Header and page numbers for MLA paper format
In addition to the extended heading information that is included on the first page, a header with page numbers is required on every page of the MLA paper format unless assignment instructions specify it is okay to omit the page number header on page one of your paper. Format your header using the following MLA paper format guidelines:
- Create a header that uses consecutive page numbers in the right-hand top corner of your paper.
- Set the header a ½ inch from the top edge of your paper while making sure the text is right aligned.
- Include your last name three character spaces to the left of the page number.
- Ensure this header appears on every page, including an endnotes or Works Cited page.
Section headings in MLA paper format
Section headings are not required in MLA paper format. However, you may opt to use them to increase the readability of your paper. You can use one or more levels of section headings and subheadings. If you choose to use section headings, keep the following MLA paper format guidelines in mind:
- If you divide your essay into sections, number the sections with Arabic numbers and a period. Enter a space, and type the section heading.
- When you are using only one level of section headings, maintain parallelism by making sure the headings are grammatically similar. If you use full-sentence section headings, make sure every section heading is a full sentence, for example. Likewise, if you use a short noun phrase, make all section headings a short noun phrase.

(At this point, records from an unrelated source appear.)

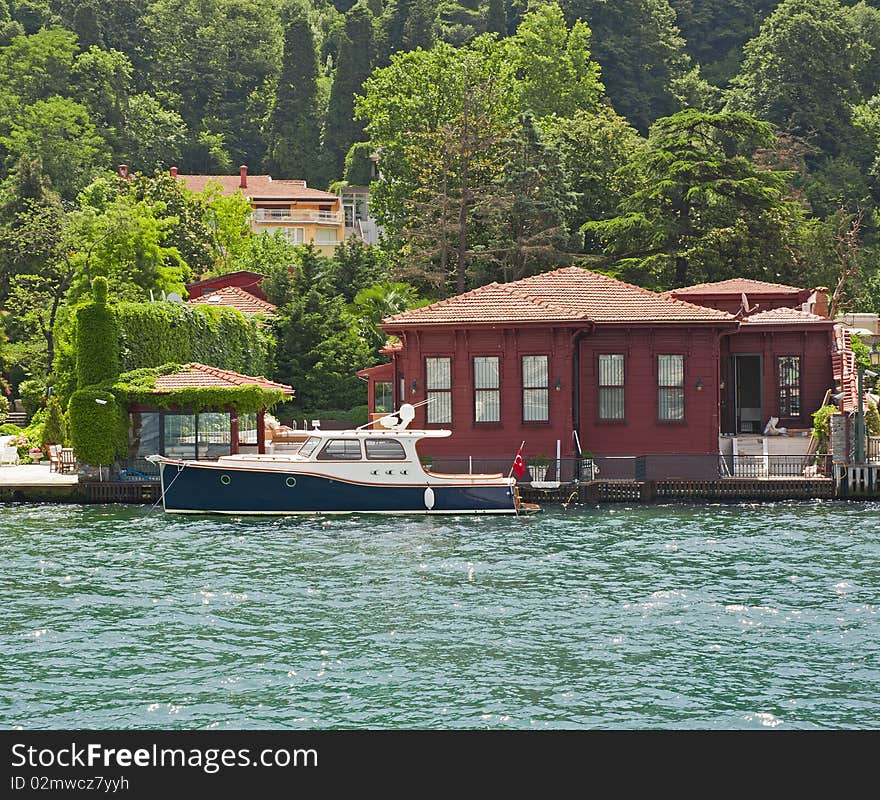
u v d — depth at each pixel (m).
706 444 119.62
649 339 120.12
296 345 180.00
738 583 76.00
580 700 53.91
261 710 52.97
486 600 72.19
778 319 132.75
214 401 121.12
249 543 92.56
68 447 138.12
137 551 89.12
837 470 113.12
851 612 68.12
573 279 127.56
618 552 87.25
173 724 51.50
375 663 59.22
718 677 56.66
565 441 117.56
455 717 52.09
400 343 134.00
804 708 52.72
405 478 106.69
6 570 81.81
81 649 61.84
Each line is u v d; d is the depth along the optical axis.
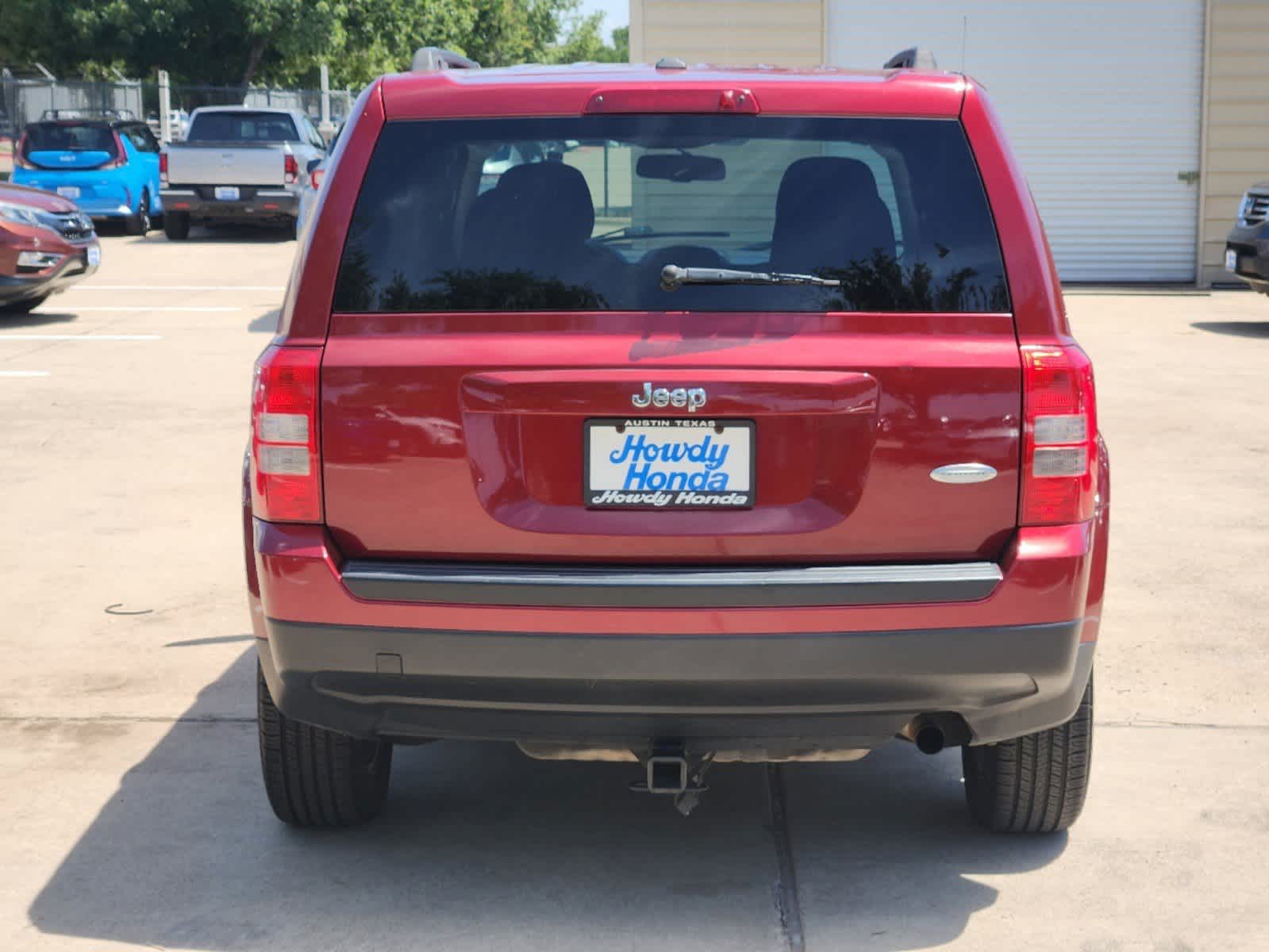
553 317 3.18
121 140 23.92
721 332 3.16
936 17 18.00
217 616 5.91
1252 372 11.97
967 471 3.17
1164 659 5.35
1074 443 3.18
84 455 8.91
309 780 3.80
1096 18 18.17
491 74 3.43
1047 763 3.72
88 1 34.34
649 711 3.21
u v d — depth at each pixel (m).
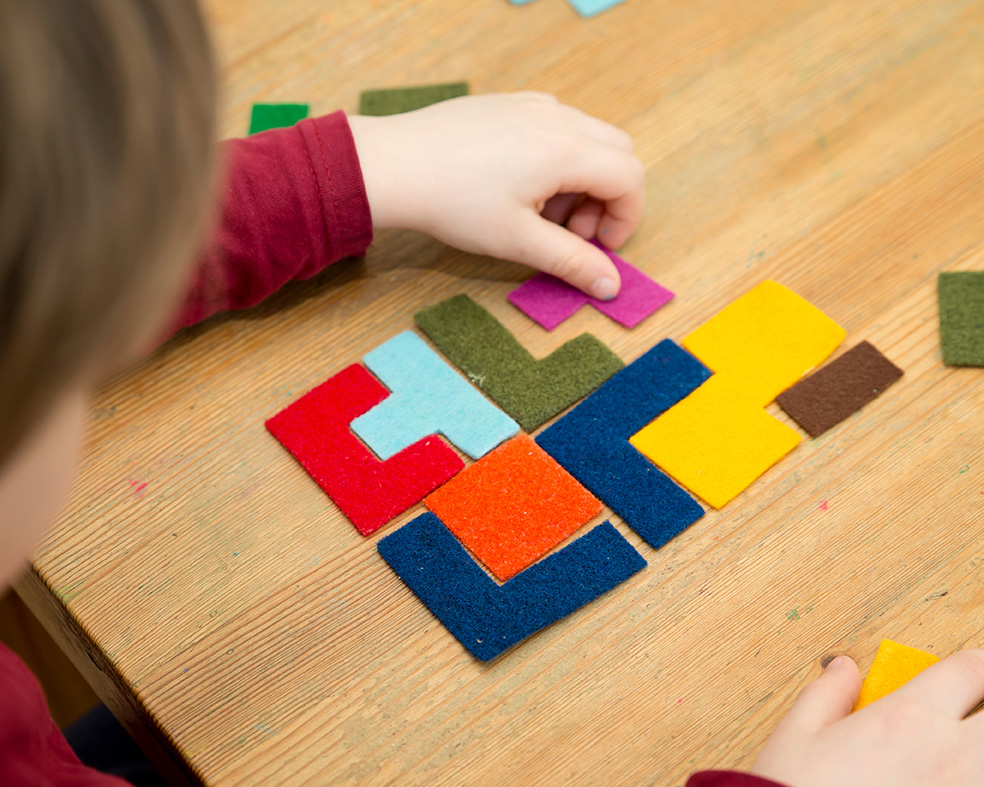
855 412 0.53
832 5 0.74
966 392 0.53
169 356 0.58
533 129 0.59
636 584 0.48
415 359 0.57
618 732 0.43
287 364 0.57
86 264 0.18
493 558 0.49
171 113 0.19
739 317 0.57
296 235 0.57
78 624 0.48
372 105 0.70
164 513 0.51
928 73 0.69
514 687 0.45
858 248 0.60
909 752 0.39
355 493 0.51
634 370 0.56
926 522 0.49
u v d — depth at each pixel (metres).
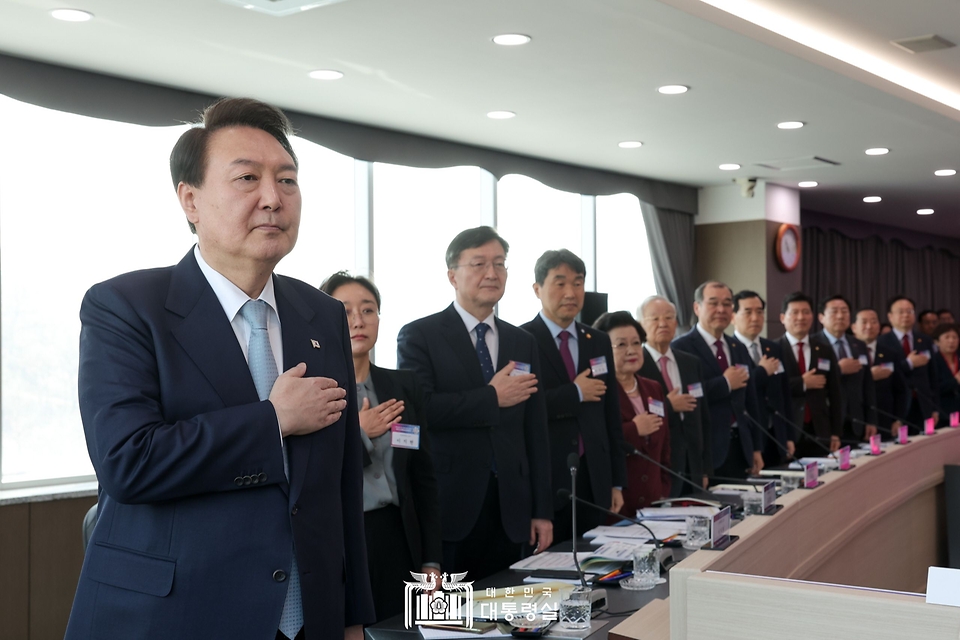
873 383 6.64
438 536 2.50
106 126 4.50
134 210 4.61
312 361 1.46
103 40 3.81
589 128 5.66
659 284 7.79
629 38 3.97
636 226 7.79
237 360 1.36
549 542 2.99
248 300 1.41
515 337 3.16
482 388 2.89
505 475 2.92
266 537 1.30
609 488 3.40
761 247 7.89
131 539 1.29
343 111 5.13
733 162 6.91
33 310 4.28
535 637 1.82
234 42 3.89
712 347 4.88
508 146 6.17
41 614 4.02
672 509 3.16
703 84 4.71
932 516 5.12
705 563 1.62
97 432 1.24
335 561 1.39
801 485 3.31
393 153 5.61
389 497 2.40
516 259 6.71
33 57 4.02
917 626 1.32
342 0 3.42
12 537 3.94
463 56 4.18
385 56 4.15
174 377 1.31
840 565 3.47
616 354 3.79
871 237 11.03
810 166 7.12
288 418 1.30
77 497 4.16
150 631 1.24
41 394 4.32
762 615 1.45
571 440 3.37
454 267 3.11
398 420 2.48
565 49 4.10
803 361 5.76
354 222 5.62
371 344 2.60
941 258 12.59
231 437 1.25
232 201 1.34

- Should you use section headings, there are no set formatting guidelines. You can use bold, italics or underlining within the headings, and you can place the text use left alignment or center positioning. The important thing is to stay consistent throughout all your section headings by using the same formatting.
- When using multiple levels of subheadings, you should create a key to the formatting for your instructor to avoid problems with grading on format.
Endnotes and Works Cited for MLA paper format
For endnotes and the Works Cited page, MLA paper format dictates that these are both placed on separate pages from one another and from the body of your research paper. The creation and use of endnotes and the Works Cited page are covered in another section of the MLA guide, but remember that both are separate documents that attach to your paper and use consecutive numbering in relation to your paper’s page numbers.
Title page for MLA paper format
A title page is not required under the MLA paper format. However, you might be asked in assignment instructions to provide one. If the format for the title page is identified within those instructions, use the details provided in formatting the title page. If not, follow the below guide for making a title page:
- Do not put a page number on your title page. The first numbered page in MLA paper format is the first page with your paper text.
- On the title page, create a 2-inch top margin.
- Details to include in your title page should be included in the assignment instructions when a title page is asked for, so incorporate any additional information asked for within them. Following any formatting guidelines outlined in the instructions as well.
Following the MLA paper format helps increase the readability of your paper and helps your grade. Whenever you are unsure of the correct formatting, check the MLA guide to determine which, if any, MLA paper format rules applies. In addition, parenthetical citations (in-text citations) should be documented properly with all your sources cited correctly. When you follow these guidelines, your paper is a stronger one that has easy readability.